> DIRECTIONS FOR THIS TASK
Your reply should be only the number of lines in the records that contain the word "ProjectId".

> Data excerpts
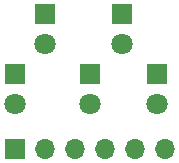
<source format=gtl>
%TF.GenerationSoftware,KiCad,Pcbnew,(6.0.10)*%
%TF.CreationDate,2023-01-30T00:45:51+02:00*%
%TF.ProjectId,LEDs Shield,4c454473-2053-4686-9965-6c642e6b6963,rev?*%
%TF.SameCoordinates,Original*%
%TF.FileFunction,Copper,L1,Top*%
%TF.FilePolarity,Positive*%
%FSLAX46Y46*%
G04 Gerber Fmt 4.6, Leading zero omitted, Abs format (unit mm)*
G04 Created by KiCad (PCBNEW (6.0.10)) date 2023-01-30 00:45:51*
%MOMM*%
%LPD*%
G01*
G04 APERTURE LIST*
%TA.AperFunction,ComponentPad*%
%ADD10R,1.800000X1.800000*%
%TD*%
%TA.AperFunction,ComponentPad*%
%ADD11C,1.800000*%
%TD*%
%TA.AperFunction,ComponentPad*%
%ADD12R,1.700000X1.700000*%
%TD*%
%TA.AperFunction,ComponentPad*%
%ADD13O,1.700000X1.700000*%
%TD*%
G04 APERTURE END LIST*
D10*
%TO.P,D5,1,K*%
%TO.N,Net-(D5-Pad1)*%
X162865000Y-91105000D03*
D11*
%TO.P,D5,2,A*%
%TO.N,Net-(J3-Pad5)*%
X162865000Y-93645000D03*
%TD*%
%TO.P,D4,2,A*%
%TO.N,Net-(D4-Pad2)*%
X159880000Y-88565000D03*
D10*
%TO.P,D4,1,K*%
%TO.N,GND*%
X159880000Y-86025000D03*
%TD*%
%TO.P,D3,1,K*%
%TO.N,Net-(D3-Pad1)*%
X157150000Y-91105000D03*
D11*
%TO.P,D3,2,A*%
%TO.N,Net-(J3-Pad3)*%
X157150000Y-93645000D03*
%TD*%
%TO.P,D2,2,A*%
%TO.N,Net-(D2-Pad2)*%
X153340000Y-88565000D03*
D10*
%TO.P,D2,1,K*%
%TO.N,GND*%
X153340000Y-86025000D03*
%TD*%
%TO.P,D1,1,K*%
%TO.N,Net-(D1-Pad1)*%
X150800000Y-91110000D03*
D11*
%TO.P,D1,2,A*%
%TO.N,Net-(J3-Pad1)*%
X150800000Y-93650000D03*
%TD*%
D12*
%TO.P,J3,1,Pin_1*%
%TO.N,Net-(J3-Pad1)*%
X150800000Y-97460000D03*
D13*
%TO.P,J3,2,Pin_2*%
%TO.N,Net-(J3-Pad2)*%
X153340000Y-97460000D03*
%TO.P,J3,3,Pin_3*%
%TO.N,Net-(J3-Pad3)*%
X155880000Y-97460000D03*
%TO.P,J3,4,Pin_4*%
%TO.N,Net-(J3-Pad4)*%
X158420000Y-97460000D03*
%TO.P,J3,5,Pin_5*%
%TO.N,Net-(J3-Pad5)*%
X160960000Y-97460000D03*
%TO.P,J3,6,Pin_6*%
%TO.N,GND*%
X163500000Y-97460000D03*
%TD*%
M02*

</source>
...
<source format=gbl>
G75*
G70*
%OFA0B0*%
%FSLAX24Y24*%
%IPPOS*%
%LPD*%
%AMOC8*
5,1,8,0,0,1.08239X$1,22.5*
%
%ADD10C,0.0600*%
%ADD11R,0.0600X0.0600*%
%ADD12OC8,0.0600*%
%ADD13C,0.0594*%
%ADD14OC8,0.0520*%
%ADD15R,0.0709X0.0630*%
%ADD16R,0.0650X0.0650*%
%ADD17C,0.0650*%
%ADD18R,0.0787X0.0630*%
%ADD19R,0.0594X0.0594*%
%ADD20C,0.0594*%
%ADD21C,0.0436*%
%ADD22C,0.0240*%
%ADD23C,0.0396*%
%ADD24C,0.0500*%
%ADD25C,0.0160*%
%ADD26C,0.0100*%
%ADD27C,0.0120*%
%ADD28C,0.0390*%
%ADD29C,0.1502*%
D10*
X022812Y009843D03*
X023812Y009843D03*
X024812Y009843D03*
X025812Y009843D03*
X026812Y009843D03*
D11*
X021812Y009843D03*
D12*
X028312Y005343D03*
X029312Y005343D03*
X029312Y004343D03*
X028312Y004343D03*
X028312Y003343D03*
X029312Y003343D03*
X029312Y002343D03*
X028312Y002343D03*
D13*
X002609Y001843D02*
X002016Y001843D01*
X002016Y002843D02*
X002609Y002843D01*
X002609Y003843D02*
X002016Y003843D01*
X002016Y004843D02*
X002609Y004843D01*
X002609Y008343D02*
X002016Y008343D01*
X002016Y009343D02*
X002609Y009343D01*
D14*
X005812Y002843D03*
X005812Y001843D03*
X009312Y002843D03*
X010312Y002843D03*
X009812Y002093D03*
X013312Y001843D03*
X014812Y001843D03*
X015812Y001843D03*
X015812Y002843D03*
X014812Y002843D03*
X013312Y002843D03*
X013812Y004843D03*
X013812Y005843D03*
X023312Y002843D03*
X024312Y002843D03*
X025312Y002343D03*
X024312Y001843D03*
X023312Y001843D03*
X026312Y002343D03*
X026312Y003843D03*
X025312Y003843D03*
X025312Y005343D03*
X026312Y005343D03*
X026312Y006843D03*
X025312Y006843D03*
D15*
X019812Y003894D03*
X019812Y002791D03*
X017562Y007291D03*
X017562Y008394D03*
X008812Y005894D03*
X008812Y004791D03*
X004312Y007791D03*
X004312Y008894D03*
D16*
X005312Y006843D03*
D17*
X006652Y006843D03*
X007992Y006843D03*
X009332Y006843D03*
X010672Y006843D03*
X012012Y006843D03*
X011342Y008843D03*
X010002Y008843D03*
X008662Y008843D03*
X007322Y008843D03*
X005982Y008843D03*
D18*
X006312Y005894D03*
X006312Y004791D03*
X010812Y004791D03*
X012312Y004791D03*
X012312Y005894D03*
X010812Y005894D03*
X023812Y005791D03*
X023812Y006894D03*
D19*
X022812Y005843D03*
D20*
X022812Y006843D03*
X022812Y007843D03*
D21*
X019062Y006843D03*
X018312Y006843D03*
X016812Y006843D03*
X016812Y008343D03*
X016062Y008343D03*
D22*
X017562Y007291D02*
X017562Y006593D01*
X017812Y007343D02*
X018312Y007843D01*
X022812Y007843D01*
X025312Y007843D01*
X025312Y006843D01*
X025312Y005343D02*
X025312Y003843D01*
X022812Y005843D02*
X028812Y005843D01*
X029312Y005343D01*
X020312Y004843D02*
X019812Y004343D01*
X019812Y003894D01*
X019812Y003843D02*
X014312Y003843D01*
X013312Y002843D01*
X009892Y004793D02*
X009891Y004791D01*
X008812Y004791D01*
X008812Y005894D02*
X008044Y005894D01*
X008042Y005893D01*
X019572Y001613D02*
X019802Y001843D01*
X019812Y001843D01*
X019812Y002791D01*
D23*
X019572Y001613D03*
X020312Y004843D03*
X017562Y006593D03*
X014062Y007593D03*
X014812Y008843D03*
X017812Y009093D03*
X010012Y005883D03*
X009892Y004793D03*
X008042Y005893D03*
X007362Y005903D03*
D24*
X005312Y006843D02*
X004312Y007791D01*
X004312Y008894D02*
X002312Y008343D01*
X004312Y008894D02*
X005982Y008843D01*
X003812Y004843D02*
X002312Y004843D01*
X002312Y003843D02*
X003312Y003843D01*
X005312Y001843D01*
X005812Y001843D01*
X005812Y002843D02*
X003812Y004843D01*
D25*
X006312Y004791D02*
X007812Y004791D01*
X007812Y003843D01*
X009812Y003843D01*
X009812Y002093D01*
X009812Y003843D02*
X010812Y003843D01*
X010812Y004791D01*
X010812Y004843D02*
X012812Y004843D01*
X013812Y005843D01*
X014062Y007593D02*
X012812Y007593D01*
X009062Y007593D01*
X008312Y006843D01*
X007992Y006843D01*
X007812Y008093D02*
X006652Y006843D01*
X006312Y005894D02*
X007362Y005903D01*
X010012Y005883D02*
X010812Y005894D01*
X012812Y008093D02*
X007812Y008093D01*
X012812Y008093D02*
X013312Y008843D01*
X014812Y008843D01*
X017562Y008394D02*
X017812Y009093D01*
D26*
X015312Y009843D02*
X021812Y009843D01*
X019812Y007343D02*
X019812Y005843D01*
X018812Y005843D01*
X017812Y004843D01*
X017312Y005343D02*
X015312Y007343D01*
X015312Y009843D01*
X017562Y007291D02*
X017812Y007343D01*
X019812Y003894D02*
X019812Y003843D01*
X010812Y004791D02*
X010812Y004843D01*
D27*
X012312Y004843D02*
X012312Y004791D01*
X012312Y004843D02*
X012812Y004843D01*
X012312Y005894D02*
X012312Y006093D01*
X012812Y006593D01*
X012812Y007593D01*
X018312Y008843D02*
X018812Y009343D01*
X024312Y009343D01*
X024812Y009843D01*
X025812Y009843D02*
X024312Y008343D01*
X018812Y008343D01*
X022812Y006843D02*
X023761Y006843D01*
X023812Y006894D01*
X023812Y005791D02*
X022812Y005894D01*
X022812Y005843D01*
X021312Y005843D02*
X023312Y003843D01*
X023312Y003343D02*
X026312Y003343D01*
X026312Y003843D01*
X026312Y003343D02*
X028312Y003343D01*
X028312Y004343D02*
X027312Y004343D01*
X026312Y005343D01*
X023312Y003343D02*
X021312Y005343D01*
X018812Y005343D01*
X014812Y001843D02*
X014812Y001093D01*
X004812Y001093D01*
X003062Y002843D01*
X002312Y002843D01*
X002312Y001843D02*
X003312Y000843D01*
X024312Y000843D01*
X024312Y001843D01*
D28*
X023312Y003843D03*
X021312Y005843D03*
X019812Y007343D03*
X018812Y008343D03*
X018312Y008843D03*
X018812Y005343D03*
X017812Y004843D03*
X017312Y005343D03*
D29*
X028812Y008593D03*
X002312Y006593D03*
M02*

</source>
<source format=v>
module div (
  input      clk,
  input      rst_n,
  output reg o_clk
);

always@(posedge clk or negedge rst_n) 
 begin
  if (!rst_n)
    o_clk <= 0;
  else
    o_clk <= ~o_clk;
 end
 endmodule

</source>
==
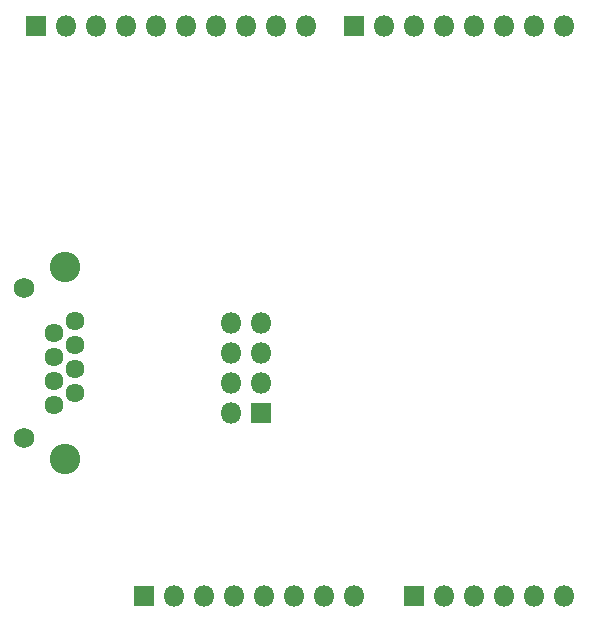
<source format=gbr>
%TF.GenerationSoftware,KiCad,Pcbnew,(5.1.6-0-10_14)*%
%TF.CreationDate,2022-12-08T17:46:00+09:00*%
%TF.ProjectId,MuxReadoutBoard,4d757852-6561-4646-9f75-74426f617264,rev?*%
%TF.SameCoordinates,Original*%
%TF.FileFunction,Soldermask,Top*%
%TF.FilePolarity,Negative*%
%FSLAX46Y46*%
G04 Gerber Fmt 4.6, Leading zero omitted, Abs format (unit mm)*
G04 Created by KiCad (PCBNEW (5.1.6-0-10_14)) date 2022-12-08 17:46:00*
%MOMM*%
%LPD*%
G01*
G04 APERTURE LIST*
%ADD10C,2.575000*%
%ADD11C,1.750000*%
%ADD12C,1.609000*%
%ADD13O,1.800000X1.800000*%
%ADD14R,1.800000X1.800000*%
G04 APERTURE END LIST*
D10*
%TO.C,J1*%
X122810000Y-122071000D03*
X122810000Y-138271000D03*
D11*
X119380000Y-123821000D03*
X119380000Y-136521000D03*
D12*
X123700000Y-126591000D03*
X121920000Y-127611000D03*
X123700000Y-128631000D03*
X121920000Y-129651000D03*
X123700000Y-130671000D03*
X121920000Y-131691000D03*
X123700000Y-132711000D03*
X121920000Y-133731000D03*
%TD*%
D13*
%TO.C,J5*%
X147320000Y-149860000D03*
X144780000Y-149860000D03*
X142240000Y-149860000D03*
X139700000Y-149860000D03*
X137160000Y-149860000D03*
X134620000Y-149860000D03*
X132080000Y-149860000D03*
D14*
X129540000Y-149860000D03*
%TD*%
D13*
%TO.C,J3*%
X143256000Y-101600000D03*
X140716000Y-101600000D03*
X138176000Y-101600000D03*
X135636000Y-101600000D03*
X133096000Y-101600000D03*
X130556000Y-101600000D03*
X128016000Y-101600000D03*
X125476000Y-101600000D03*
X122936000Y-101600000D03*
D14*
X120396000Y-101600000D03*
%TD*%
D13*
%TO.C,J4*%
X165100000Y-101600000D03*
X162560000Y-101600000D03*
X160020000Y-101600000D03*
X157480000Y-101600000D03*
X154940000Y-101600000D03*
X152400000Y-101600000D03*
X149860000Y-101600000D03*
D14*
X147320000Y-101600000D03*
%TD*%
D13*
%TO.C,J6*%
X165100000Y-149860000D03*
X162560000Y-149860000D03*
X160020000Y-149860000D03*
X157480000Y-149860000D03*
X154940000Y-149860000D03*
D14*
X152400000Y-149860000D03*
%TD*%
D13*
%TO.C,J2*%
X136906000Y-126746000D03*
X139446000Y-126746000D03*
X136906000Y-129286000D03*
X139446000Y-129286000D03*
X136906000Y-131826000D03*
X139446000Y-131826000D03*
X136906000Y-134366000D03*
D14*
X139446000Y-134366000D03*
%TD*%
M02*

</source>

> PROBLEM SOLUTION
2